Does a low SES child appear to do better in a low SES school or in a high SES school? Is this different for boys and girls?
How about a high SES child?
Do girls seem better off in co-ed schools or in girl schools?
Discuss limitations in the interpretation of these results.

b) Analyze the HS data focusing on the relationship between Math Achievement, sector, SES and minority status including possible contextual effects of SES and minority status.
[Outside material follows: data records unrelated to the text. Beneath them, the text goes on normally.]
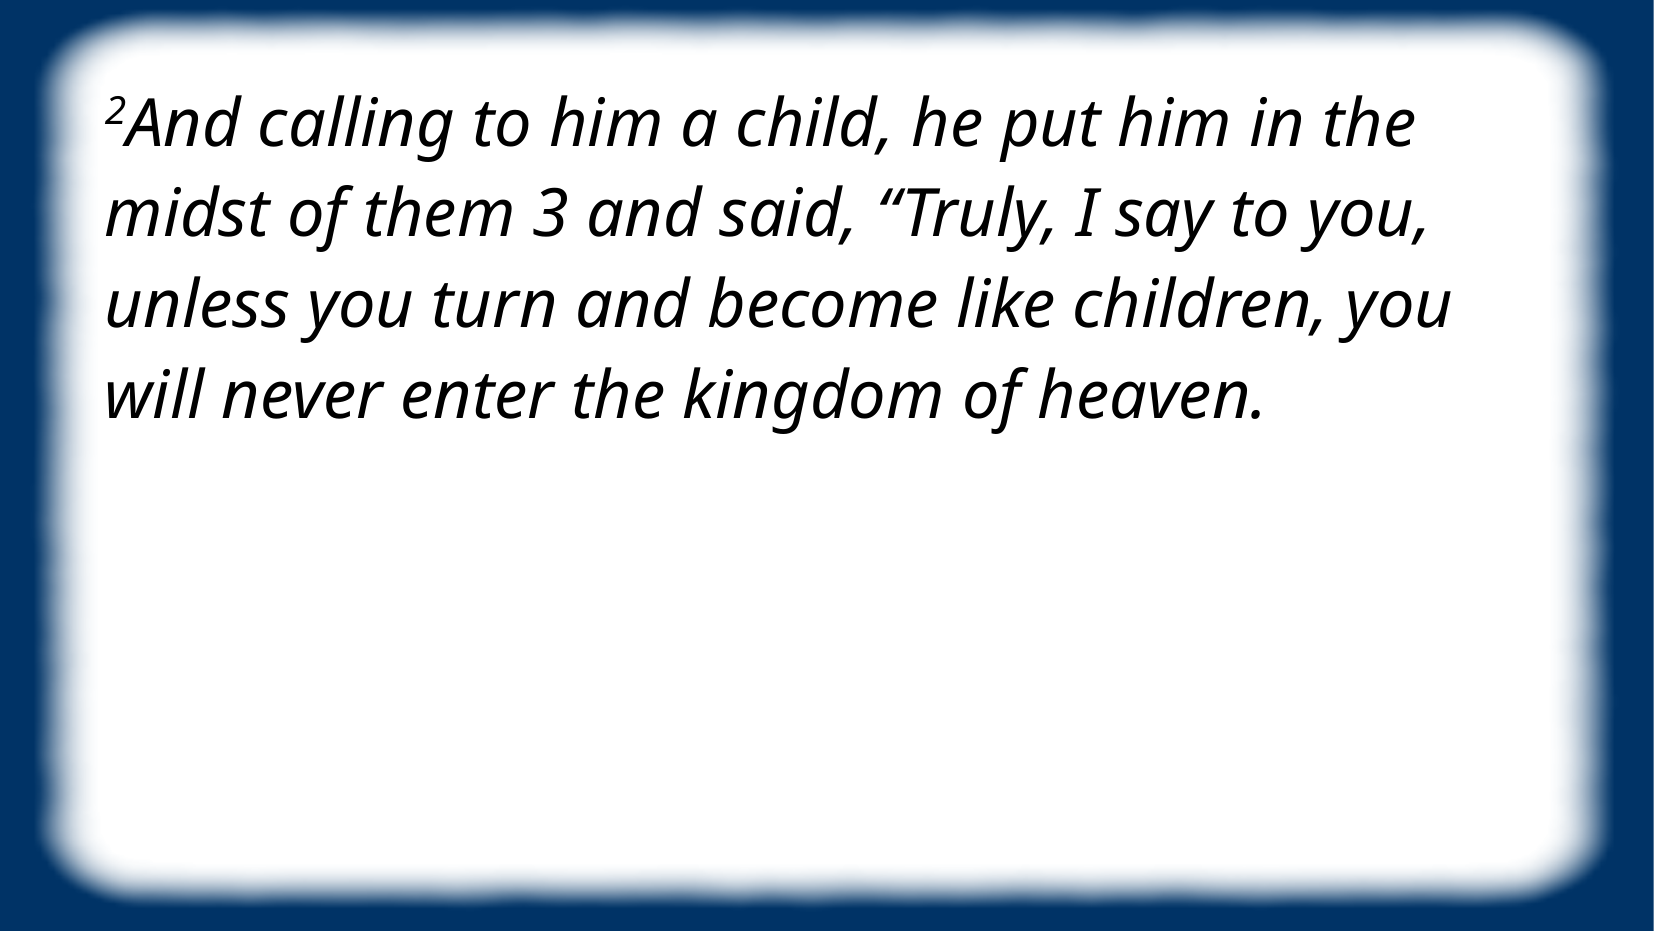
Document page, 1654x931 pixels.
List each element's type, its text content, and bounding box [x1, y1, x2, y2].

picture [0, 0, 1654, 931]
text_box 2And calling to him a child, he put him in the midst of them 3 and said, “Truly, I say to you, unless you turn and become like children, you will never enter the kingdom of heaven. [90, 67, 1576, 451]
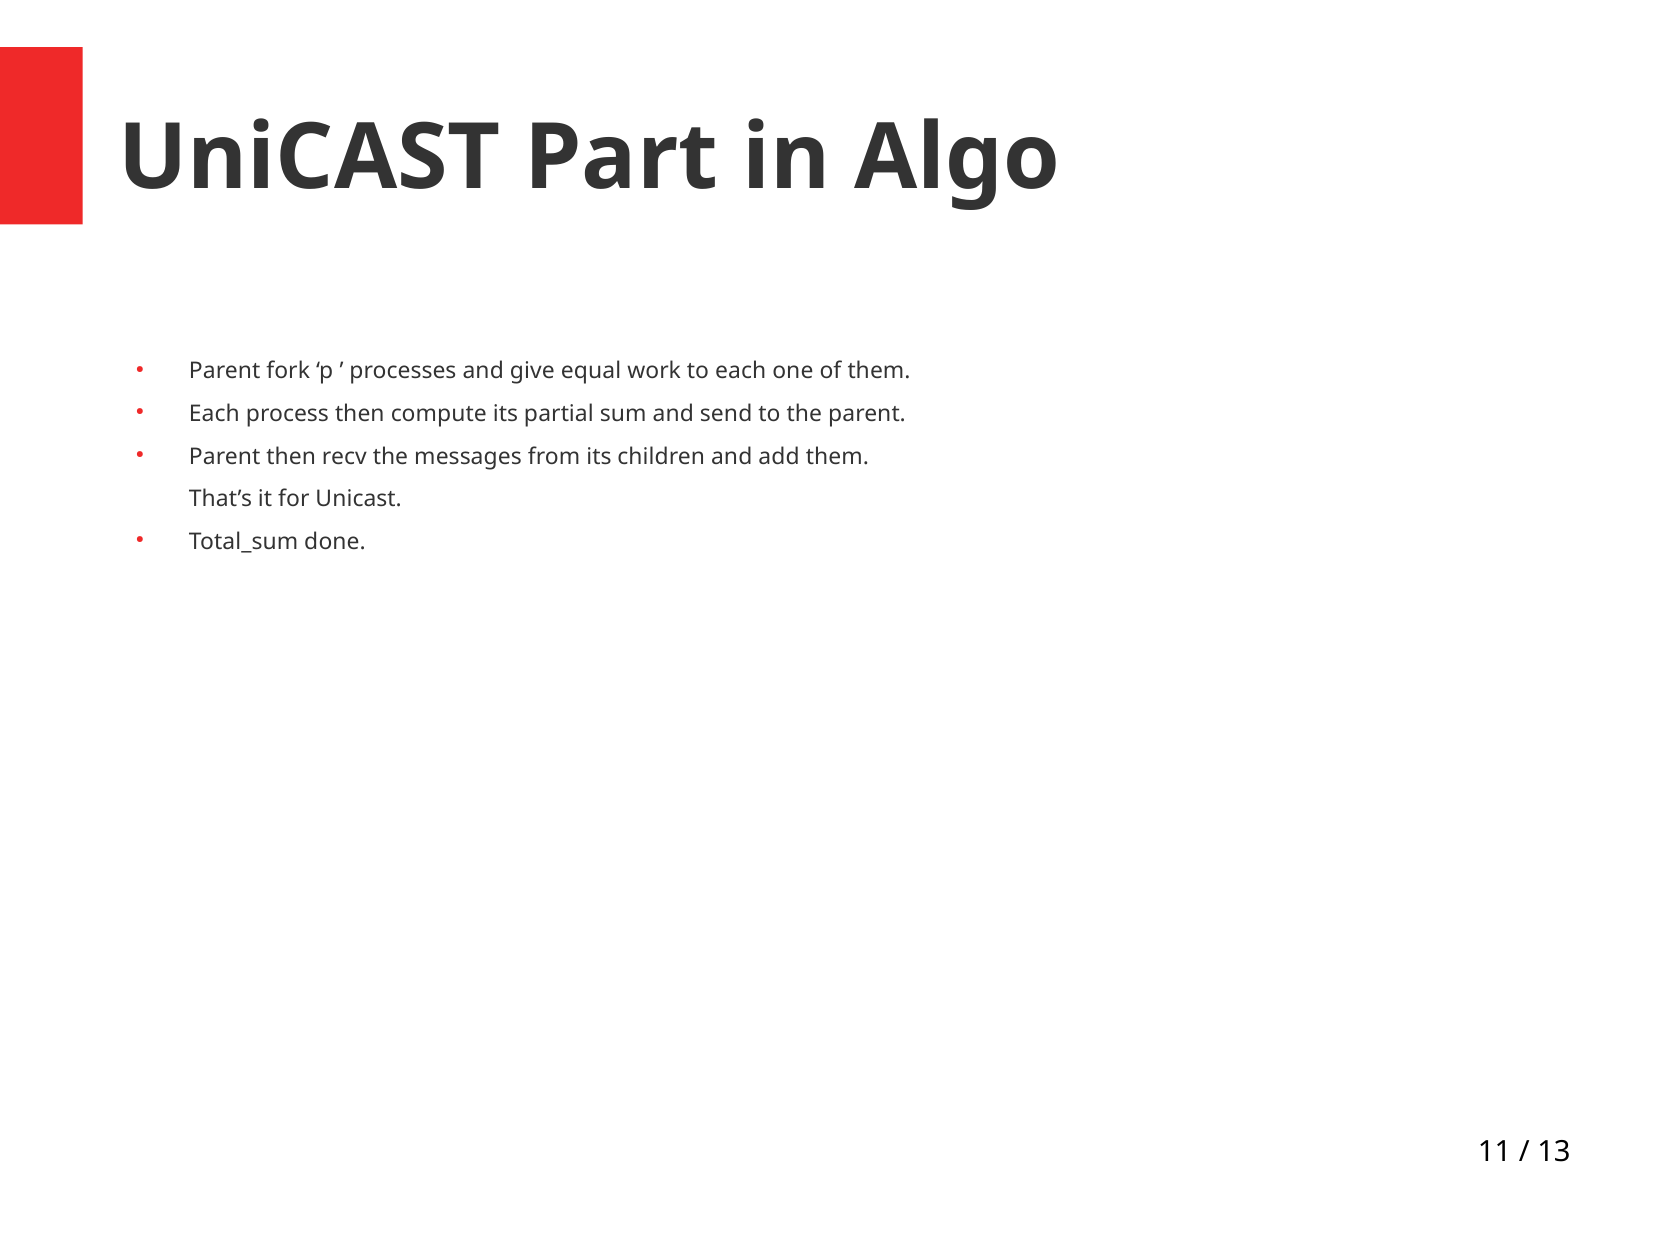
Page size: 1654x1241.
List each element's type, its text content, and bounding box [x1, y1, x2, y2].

title UniCAST Part in Algo [118, 49, 1571, 257]
list Parent fork ‘p ’ processes and give equal work to each one of them. Each process then compute its partial sum and send to the parent. Parent then recv the messages from its children and add them. That’s it for Unicast. Total_sum done. [118, 354, 1536, 1074]
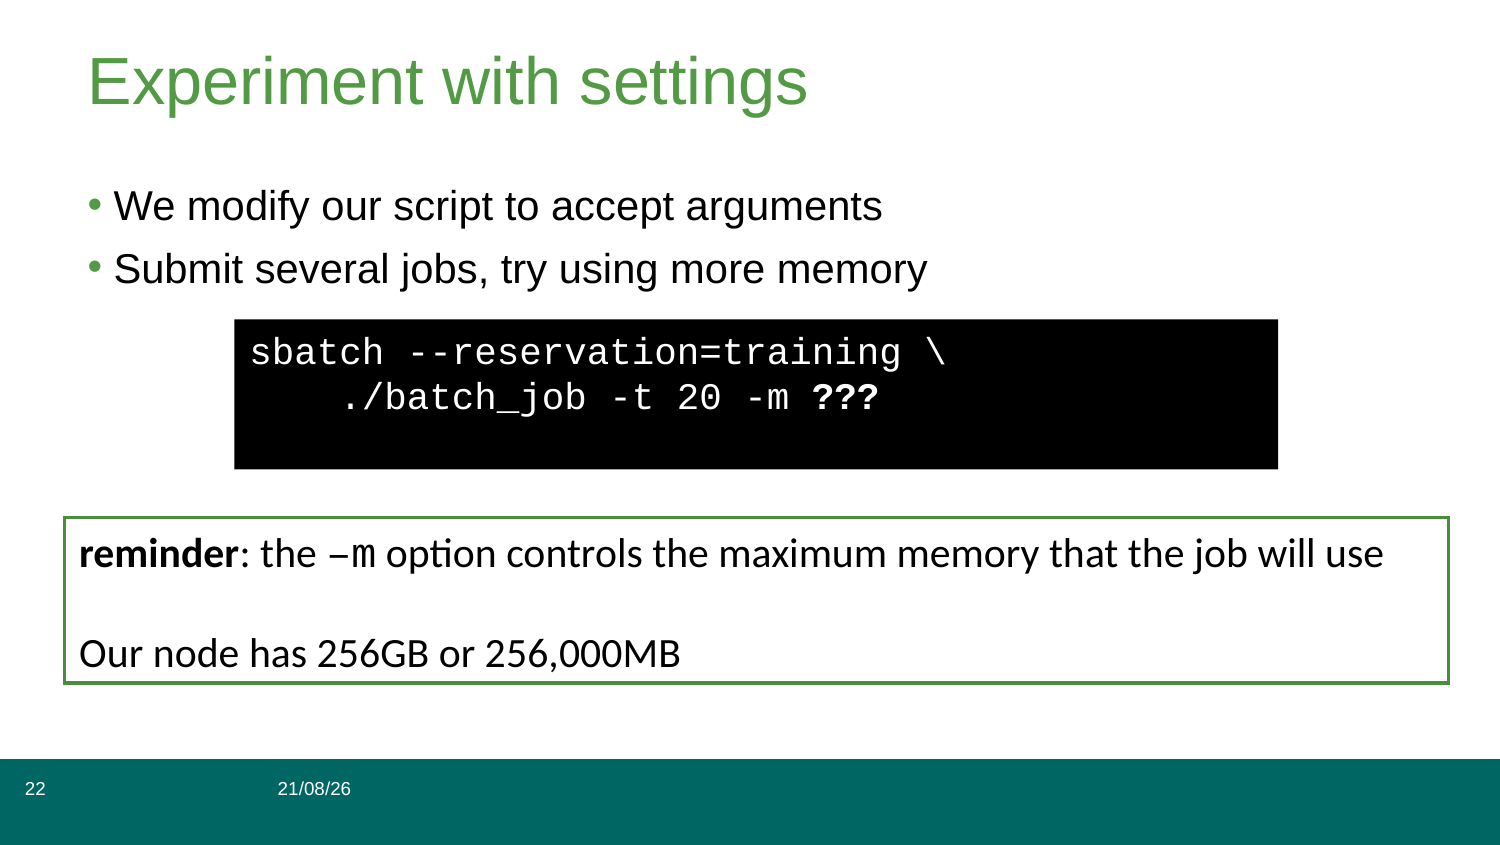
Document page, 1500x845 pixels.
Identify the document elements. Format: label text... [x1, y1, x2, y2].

text_box <number> [24, 776, 76, 799]
text_box sbatch --reservation=training \ ./batch_job -t 20 -m ??? [234, 319, 1279, 470]
list We modify our script to accept arguments Submit several jobs, try using more memory [87, 178, 1461, 293]
title Experiment with settings [87, 37, 1426, 132]
text_box reminder: the –m option controls the maximum memory that the job will use Our node has 256GB or 256,000MB [64, 517, 1449, 684]
text_box 05/05/18 [277, 776, 553, 799]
Explore the relationship between SES, sector, minority status and Math Achievement and explain your conclusions. Use appropriate graphs.

Does a low SES child appear to do better in a low SES school or in a high SES school? Does this depend on minority status?
How about a high SES child?
Do minority students appear to do better in schools with a high proportion of minority students?
Discuss limitations in the interpretation of these results.